Massive fire on wharf spread to houses

Massive fire on wharf spread to houses

First published in Archives
Last updated
Daily Echo: Photograph of the Author by , Chief Archivist

A MASSIVE fire dominated the headlines of the Daily Echo 100 years ago today with Europe just weeks away from the outbreak of the First World War.

The blaze enveloped the premises of Messrs Shepard Bros Ltd, on Medina Commercial Wharf, at Cowes on the Isle of Wight.

As good fortune would have it, there was very little damage to the stores and contents, but the fire created much anxiety as it raged fiercely, completely burning out two huge coal stores measuring 100ft by 60ft.

The roofs of four nearby houses in Medina Terrace were also destroyed, causing the startled inhabitants to hurriedly leave their homes for the shelter of friendly neighbours.

Donald Marshall, a bugler aboard the SS Liberty, was early on the scene and roused many from their slumber with his bugle call, as hundreds of spectators began to gather at the scene to watch the flames, which, on occasions, leapt 20ft above the houses.

A party of 40 Bluejackets from the HM Cumberland gave whatever assistance they could to the men of the Cowes fire brigade, but despite all their combined efforts they could not prevent the loss of three horses that perished in a stable from which it was impossible to rescue them.

A Daily Echo photograph, which appeared later that week in a sister publication, the fortnightly Southampton and District Pictorial, revealed the full extent of the damage, which was estimated at up to £4,000.

A serious case under the Diseases of Animals Act was heard at the Southampton County Bench, when Ernest Bryant, a chauffeur of Winchester Road, Bassett, was summoned for failing to notify the police of an outbreak of swine fever at his premises between April and June of that year.

The court, taking a serious view of the case in which 43 pigs were involved, heard how the defendant bought a number of pigs, but soon the animals appeared sick and several began to die off.

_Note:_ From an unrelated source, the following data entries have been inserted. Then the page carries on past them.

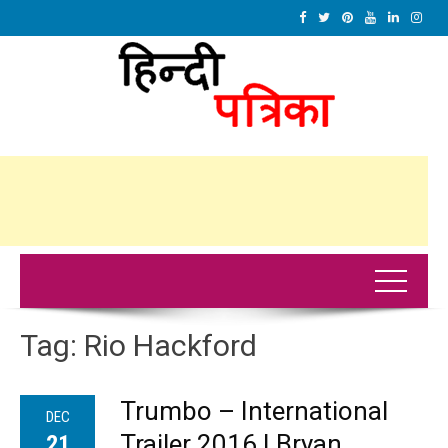
Tag:
Rio Hackford
Trumbo – International
DEC
Trailer 2016 | Bryan
21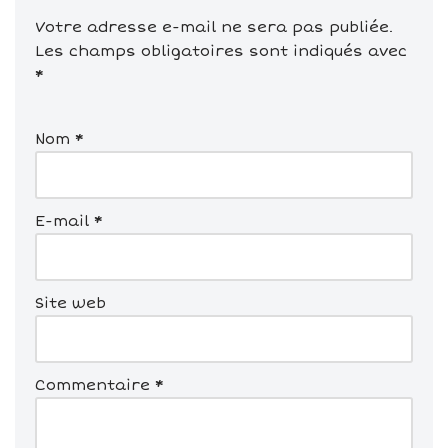
Votre adresse e-mail ne sera pas publiée.
Les champs obligatoires sont indiqués avec
*
Nom
*
E-mail
*
Site web
Commentaire
*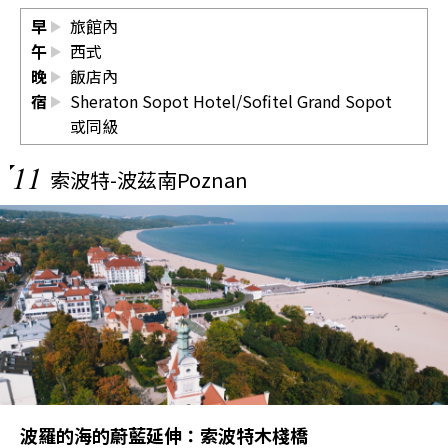
早
旅館內
午
西式
晚
飯店內
宿
Sheraton Sopot Hotel/Sofitel Grand Sopot
或同級
11
索波特-波茲南Poznan
波羅的海的蔚藍延伸：索波特木棧橋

The situation came to light after the chief inspector to the Board of Agriculture examined the stock and ordered that all the animals be killed.

In his defence Bryant claimed that, as this was his first experience of keeping pigs, he had no idea he had to give notice to the police, and had been left penniless after sinking all of his money into the venture.

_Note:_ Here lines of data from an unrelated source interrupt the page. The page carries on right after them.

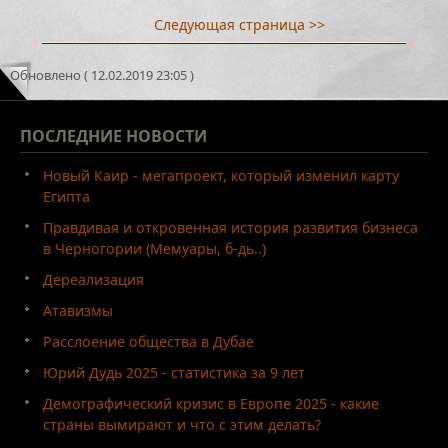
Следующая страница >>
Обновлено ( 12.02.2019 23:05 )
ПОСЛЕДНИЕ
НОВОСТИ
Новый Каир - мегапроект, который изменил карту
Египта
Правдивая и откровенная история развития бизнеса
в Черногории (Мемуары, б-дь..)
Дереализация
Атавизмы
Расслоение общества в Дубае
Юрий Дудь 2025 - статистика за 9 лет
Демографический кризис в Европе 2025 - какие
страны вымирают и что с этим делать?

In light of these circumstances the Bench was lenient when returning its sentence and fined him £4.

Meanwhile, on the mainland, the Daily Echo revealed that a series of towers, each armed with two quick-firing guns, for defence against aircraft, were to be provided around Portsmouth Harbour, with the first already being erected.

It was also reported that a number of these battlements would be positioned at various other locations along the southern coastline.